▶ Texto para análise:
####
JN: Uma pergunta simples e direta: todo mundo precisa de terapia?

Cássio: Simples e diretamente, em minha opinião, NÃO!
Terapia ou análise é para aqueles que estão em sofrimento mental e/ou incapacitados de resolver suas questões sem uma ajuda profissional. Nem é toda terapia que ajuda, assim como não é toda análise que vai lhe trazer a vida dos sonhos, e, ainda existe a questão da identificação com o terapeuta, ou transferência, no caso da psicanálise. 
Mas uma coisa se pode afirmar: quem tiver o desejo de mudança e já buscou ajuda de diversas maneiras, e ainda sim continua insatisfeito com a maneira que vem vivendo, deveria tentar falar com um destes profissionais. No entanto, que fique bastante claro; a maior ajuda virá do próprio sujeito e seu o próprio desejo de sair de determinado lugar de sofrimento, pois não existe terapeuta, psiquiatra nem psicanalista que tenha vivido a experiência daquele que procura ajuda. E é a partir dessa experiência com a linguagem, que iniciamos o tratamento; escutando o paciente falar sobre as suas dores.
####
▶ Dados fornecidos:
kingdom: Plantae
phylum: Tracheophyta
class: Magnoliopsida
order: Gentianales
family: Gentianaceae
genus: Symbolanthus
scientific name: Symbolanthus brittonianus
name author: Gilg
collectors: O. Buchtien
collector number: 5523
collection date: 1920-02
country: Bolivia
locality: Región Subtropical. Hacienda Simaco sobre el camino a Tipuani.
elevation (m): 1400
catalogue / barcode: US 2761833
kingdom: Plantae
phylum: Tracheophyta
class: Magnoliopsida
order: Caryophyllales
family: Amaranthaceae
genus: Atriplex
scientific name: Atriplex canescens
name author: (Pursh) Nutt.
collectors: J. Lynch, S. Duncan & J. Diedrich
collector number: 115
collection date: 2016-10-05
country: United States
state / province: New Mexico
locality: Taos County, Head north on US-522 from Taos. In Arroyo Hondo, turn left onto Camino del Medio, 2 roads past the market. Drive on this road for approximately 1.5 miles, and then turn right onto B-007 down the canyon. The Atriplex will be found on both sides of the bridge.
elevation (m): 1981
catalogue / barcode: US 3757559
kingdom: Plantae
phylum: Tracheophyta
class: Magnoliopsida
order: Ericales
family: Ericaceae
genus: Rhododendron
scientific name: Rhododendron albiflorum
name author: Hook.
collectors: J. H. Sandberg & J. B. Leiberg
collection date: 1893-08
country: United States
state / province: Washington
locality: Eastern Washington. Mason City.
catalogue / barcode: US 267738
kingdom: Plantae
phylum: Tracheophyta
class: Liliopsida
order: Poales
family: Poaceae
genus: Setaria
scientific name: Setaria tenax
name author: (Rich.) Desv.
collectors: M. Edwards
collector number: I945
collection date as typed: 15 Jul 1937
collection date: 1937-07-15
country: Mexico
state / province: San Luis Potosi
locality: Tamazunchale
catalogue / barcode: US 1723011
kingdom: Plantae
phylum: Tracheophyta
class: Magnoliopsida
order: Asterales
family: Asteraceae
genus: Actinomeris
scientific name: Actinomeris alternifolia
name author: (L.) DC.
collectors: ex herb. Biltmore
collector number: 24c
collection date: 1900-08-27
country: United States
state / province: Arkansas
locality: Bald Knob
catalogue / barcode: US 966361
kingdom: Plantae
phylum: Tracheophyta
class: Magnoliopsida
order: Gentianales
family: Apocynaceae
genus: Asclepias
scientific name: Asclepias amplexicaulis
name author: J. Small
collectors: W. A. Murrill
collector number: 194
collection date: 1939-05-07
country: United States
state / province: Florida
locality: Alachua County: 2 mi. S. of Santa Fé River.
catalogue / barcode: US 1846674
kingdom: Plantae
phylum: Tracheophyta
####
▶ Exercício 1: Traduza para o inglês esta frase do trecho sobre terapia: "Terapia ou análise é para aqueles que estão em sofrimento mental e/ou incapacitados de resolver suas questões sem uma ajuda profissional."
▶ Exercício 2: No trecho sobre terapia, a partir de que experiência se inicia o tratamento?
▶ Exercício 3: Reproduza, por favor, uma parte do trecho sobre terapia: comece nas palavras "Cássio: Simples e" e pare depois de "caso da psicanálise.".

▶ Espaço de resposta 1: Therapy or analysis is for those who are in mental distress and/or unable to resolve their issues without professional help.

▶ Espaço de resposta 2: A partir da experiência com a linguagem, escutando o paciente falar sobre as suas dores.

▶ Espaço de resposta 3:
Cássio: Simples e diretamente, em minha opinião, NÃO!
Terapia ou análise é para aqueles que estão em sofrimento mental e/ou incapacitados de resolver suas questões sem uma ajuda profissional. Nem é toda terapia que ajuda, assim como não é toda análise que vai lhe trazer a vida dos sonhos, e, ainda existe a questão da identificação com o terapeuta, ou transferência, no caso da psicanálise.